Supplied information >>
§ §

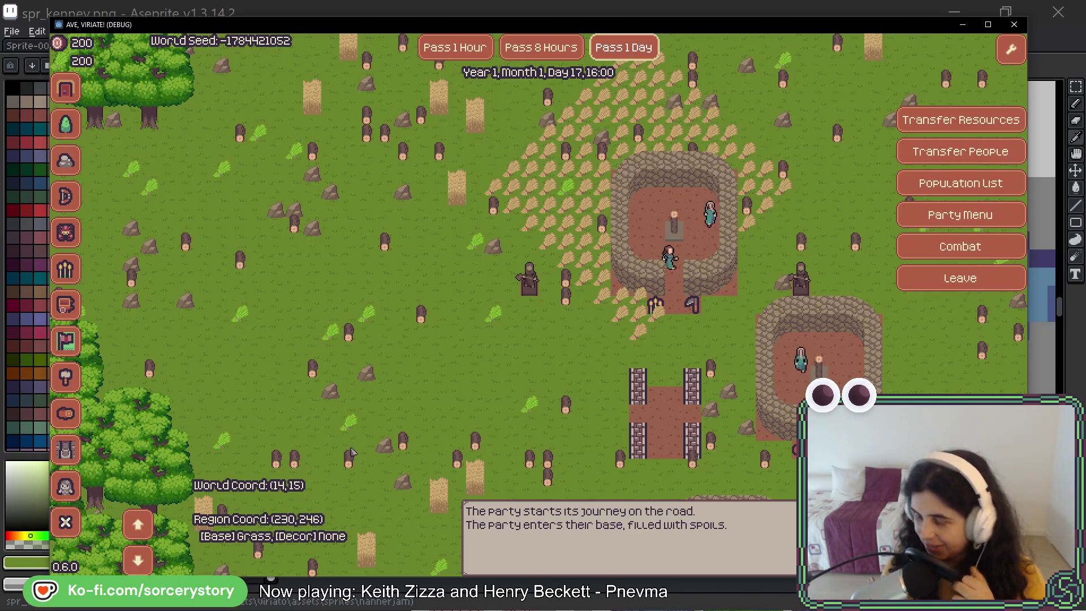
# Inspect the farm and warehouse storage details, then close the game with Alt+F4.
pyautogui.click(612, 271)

§ §

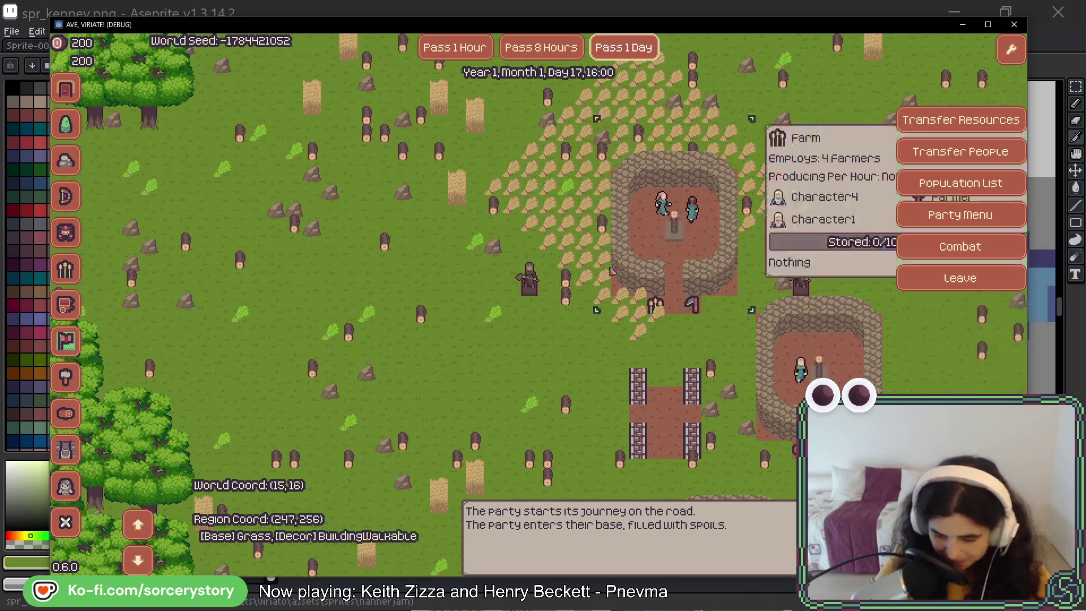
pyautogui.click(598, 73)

§ §

Exercise >> From the entries above, print the lines beginning at the one with "# Inspect the" and stopping after the one with "pyautogui.click(612, 271)", exactly as written and with nothing else.

Answer space >>
# Inspect the farm and warehouse storage details, then close the game with Alt+F4.
pyautogui.click(612, 271)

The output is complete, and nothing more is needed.